The wedding day is over, and there lies your beautiful dresses that spent your much money on. Rather than placing it on a hanger and shoving it in the back of the closet to yellow, opt for cleaning your gown and displaying it in a nice box. After all, someday your daughter might ask you if she can wear it for her big day.
The best possible way to thoroughly clean a wedding dress before storing it is to take the dress to a high-quality, professional cleaner that specializes in wedding attire and evening gowns. However, if the gown is still very clean with only a few small stains, there are ways a person can treat or spot-clean the dress at home.
Determine which fabric the wedding dress is made of. If the garment is silk, lace or a vintage gown, it's better to have it cleaned by a professional.
Inspect the dress thoroughly to locate any stains, including stains from perspirations, foods, liquids and makeup. If
the wedding dress is full-length, the hem will most likely have collected dirt.
Use a white, dry, absorbent cloth to gentle bolt the satin after applying an appropriate cleaning fluid, as described in
the next step. Before applying any liquid or cleaning agent to a stain, test it on a less visible section of fabric to avoid
discoloring the dress.
Apply hydrogen for wine, sweat and blood stains. Hydrogen peroxide can bleach fabrics, however, so don't let it sit
on the fabric for too long if the dress is any color other than white. For ink stains, apply a light spray of hairspray. For
oily stains such as makeup or food, apply a dry cleaning solvent or a mixture of soap and water.
After blotting up as much of the stain as possible, apply a few drops of white vinegar and blot again. Next, flush the
area of fabric with water, blot again and then allow the area to dry.
To clean a dirty hem, soak the hemline for a few hours in warm water mixed with detergent, being careful to keep the
rest of the dress out of the water. With a toothbrush, gently rub the hemline with the sudsy water to loosen all dirt.

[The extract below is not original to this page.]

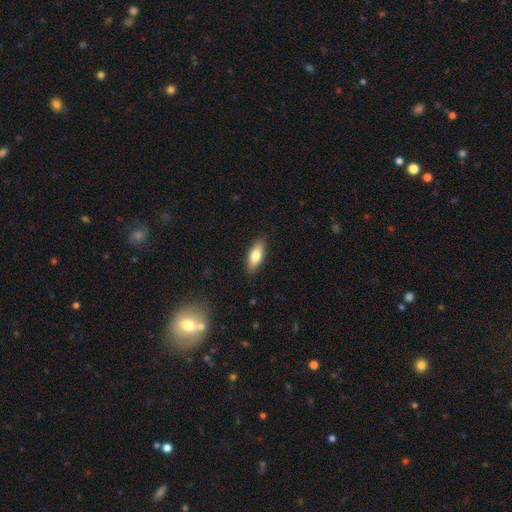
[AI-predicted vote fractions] Smooth or featured? smooth (78%)
How rounded? in between (73%)
Merging? none (87%)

Flush thoroughly with water.
Don't hang a wedding dress on a hanger to dry after spot cleaning it. Wet fabric is heavy, and the dress could stretch
or rip. Instead, place the dress over a clean drying rack. The rack should be plastic coated or vinyl coated, as
splinters from a wooden one could tear the dress or rust from a metal one could stain the dress.
If you take as much care in preserving your dress as you did in choosing it, it can be enjoyed as a family heirloom for generations to come.

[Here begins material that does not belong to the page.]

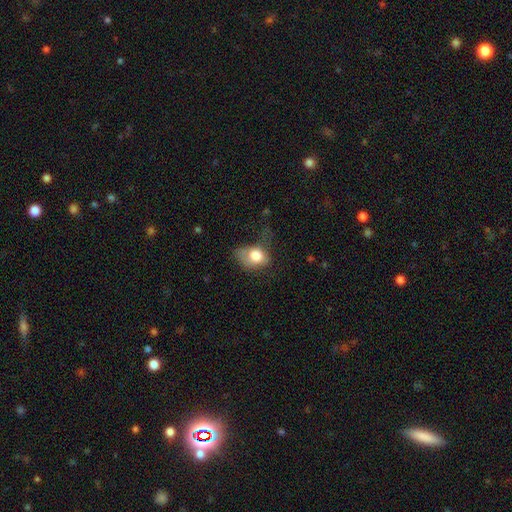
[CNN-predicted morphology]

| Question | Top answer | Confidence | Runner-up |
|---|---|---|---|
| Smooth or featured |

Save the bag your dress came in, or bring along a plastic bag to protect the dress en route to the cleaner.
Select a professional dry cleaner, preferably one that specializes in formal gowns. Ask for recommendations from
friends and your bridal shop or seamstress.
Get the dress to the cleaner as soon as possible after your wedding.
Alert the cleaner to any stains - a drop of bubbly, a smudge of lipstick from that first kiss - as well as to any ornaments
that were glued rather than sewn on (these pieces are prone to fall off during the cleaning process) and to loose stitches.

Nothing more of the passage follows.